== Segment start ==
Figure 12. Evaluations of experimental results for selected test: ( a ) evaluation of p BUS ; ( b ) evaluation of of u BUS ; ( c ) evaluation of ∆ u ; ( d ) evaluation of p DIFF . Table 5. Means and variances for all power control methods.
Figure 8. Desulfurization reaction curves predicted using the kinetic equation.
== Segment end ==
== Segment start ==
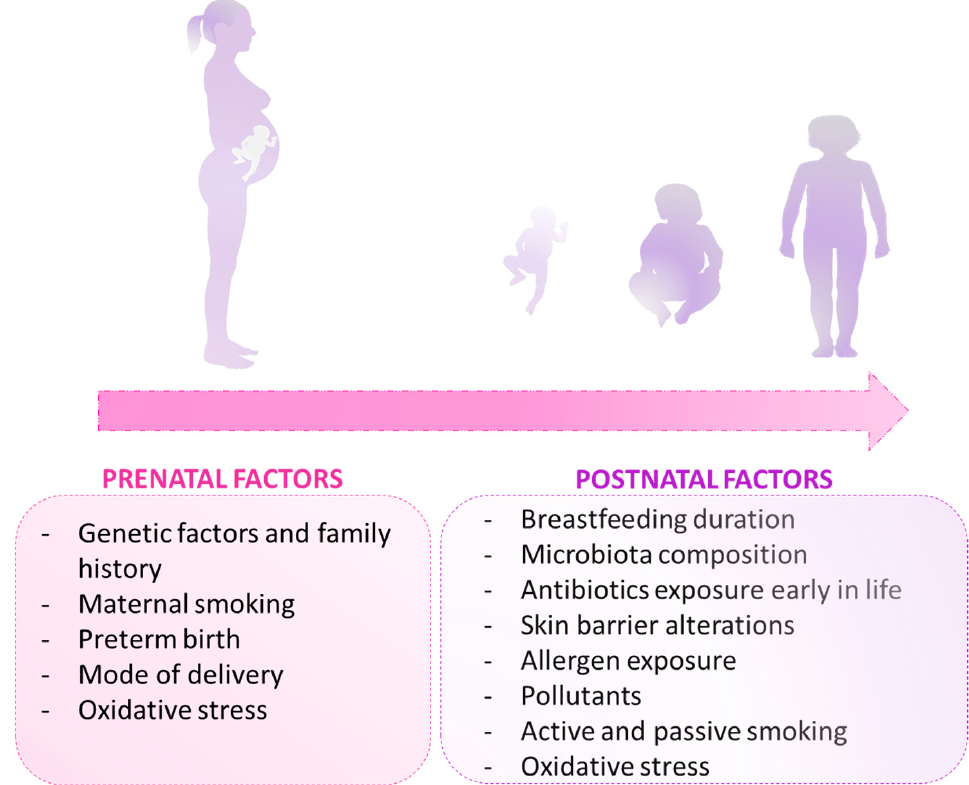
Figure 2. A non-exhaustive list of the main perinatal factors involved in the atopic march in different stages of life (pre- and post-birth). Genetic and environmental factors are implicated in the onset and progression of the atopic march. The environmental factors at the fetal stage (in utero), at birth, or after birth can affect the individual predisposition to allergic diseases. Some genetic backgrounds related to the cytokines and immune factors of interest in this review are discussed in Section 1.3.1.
== Segment end ==
» Your goal:
Could you return exactly the stretch of the data above that starts at the line with "Figure 12. Evaluations" and ends at the line with "Figure 8. Desulfurization", both lines included?

» Result:
Figure 12. Evaluations of experimental results for selected test: ( a ) evaluation of p BUS ; ( b ) evaluation of of u BUS ; ( c ) evaluation of ∆ u ; ( d ) evaluation of p DIFF . Table 5. Means and variances for all power control methods.
Figure 8. Desulfurization reaction curves predicted using the kinetic equation.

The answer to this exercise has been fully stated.